As can be seen, all we can say from this that all things that are x are also y, not that all things y are x. So, this does not make conclusion x necessarily true. Test yourself on the arguments below to see whether they are valid or invalid:

1: All motorcycle riders are criminals. This guy is a criminal. So, he must be a motorcycle rider.

2: The dog across the street is vicious. So, some dogs are vicious. (In philosophy ‘some’ means ‘at least one’)

3: I can’t find my phone. Therefore, it must have been stolen!

4: Only cats can ride bicycles. Humans are not cats. Hence, humans cannot ride bicycles.

If you wish to ask any questions, seek clarification, raise some objections, or check how you went on the test questions, please write them in the comments section and I will try respond as soon as I can.

I highly recommend purchasing the book ‘Understanding arguments’ by Walter Sinnott-Armstrong and Robert Fogelin, which is available for purchase in the link below. If you do purchase the book via this link, you are helping support this webpage. Thank you.

Published by

Andrew Tulloch

I have a Bachelor of Arts majoring in Philosophy and Sociology, with a Political Science minor. I also have an honours degree in Philosophy.
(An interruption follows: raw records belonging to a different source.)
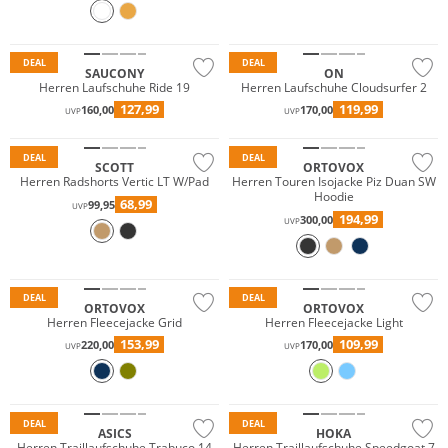
DEAL
DEAL
SAUCONY
ON
Herren Laufschuhe Ride 19
Herren Laufschuhe Cloudsurfer 2
127,99
119,99
160,00
170,00
UVP
UVP
Nachhaltig
Nachhaltig
DEAL
DEAL
SCOTT
ORTOVOX
Herren Radshorts Vertic LT W/Pad
Herren Touren Isojacke Piz Duan SW
Hoodie
68,99
99,95
UVP
194,99
300,00
UVP
Nachhaltig
Nachhaltig
DEAL
DEAL
ORTOVOX
ORTOVOX
Herren Fleecejacke Grid
Herren Fleecejacke Light
153,99
109,99
220,00
170,00
UVP
UVP
Vibram®
DEAL
DEAL
ASICS
HOKA
Herren Traillaufschuhe Trabuco 14
Herren Traillaufschuhe Speedgoat 7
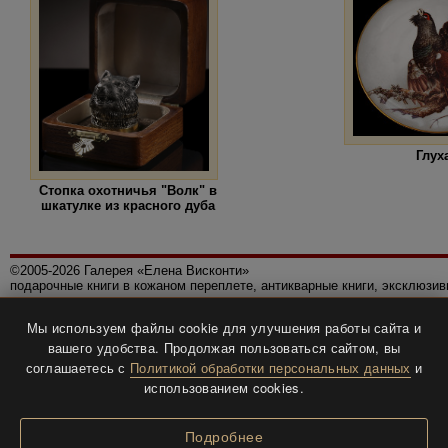
Глух
Стопка охотничья "Волк" в
шкатулке из красного дуба
©2005-2026 Галерея «Елена Висконти»
подарочные книги в кожаном переплете, антикварные книги, эксклюзи
Правила использования сайта
Мы используем файлы cookie для улучшения работы сайта и
Политика конфиденциальности
вашего удобства. Продолжая пользоваться сайтом, вы
Все права защищены.
соглашаетесь с
Политикой обработки персональных данных
и
Разработка и дизайн
BTV-info
.
использованием cookies.
Подробнее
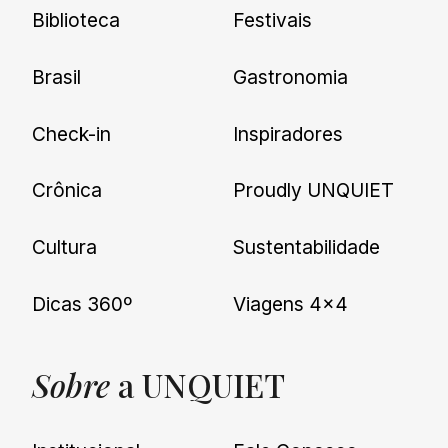
Biblioteca
Festivais
Brasil
Gastronomia
Check-in
Inspiradores
Crônica
Proudly UNQUIET
Cultura
Sustentabilidade
Dicas 360º
Viagens 4×4
Sobre
a UNQUIET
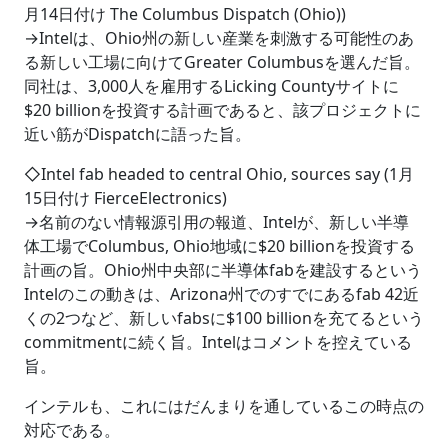
月14日付け The Columbus Dispatch (Ohio))
→Intelは、Ohio州の新しい産業を刺激する可能性のあ
る新しい工場に向けてGreater Columbusを選んだ旨。
同社は、3,000人を雇用するLicking Countyサイトに
$20 billionを投資する計画であると、該プロジェクトに
近い筋がDispatchに語った旨。
◇Intel fab headed to central Ohio, sources say (1月
15日付け FierceElectronics)
→名前のない情報源引用の報道、Intelが、新しい半導
体工場でColumbus, Ohio地域に$20 billionを投資する
計画の旨。Ohio州中央部に半導体fabを建設するという
Intelのこの動きは、Arizona州でのすでにあるfab 42近
くの2つなど、新しいfabsに$100 billionを充てるという
commitmentに続く旨。Intelはコメントを控えている
旨。
インテルも、これにはだんまりを通しているこの時点の
対応である。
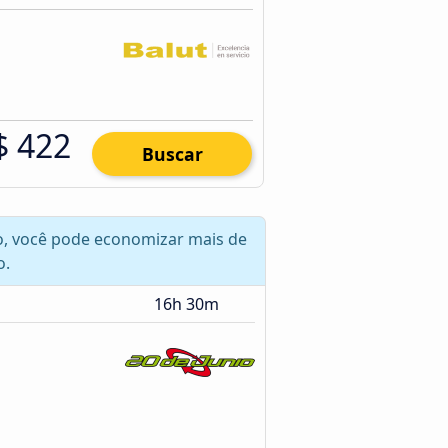
$ 422
Buscar
ero, você pode economizar mais de
o.
16h 30m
I am currently studying for my PhD in Philosophy.

4 thoughts on “Valid and invalid arguments”

  1. Thank you for your article, it was really helpful. I just have one small doubt.

    1) The Earth is a Planet
    So, the Earth is a Planet.

    Is this is a valid argument, if both premises and conclusion are true?
    Hope you will reply.

    Liked by 1 person

    1. Thank you Smit,

      At this stage, yes. Since if it is the case that the Earth is a planet, then it would have to be the case that the Earth is planet. But something does seem wrong with this argument doesn’t it? And there is. Arguments like these commit a fallacy called ‘circular reasoning’ or ‘begging the question’. This is where we have a premise which is also the conclusion. We don’t want this because we want our premises to give us reason to believe the conclusion, and having the premise as the conclusion doesn’t do this.

      Hope this helps and thanks for the comment,



  2. Are circular arguments considered invalid ? do you have any reason why someone might think that they are invalid?


    1. Technically speaking, I would call them valid. This is because if the premise is true, then the conclusion also has to be true (if the earth is round, then the earth is round). Circular arguments are still bad, not in virtue of their invalidity, but because they don’t give us any reason to believe the conclusion since we already have to believe the conclusion to believe the premise.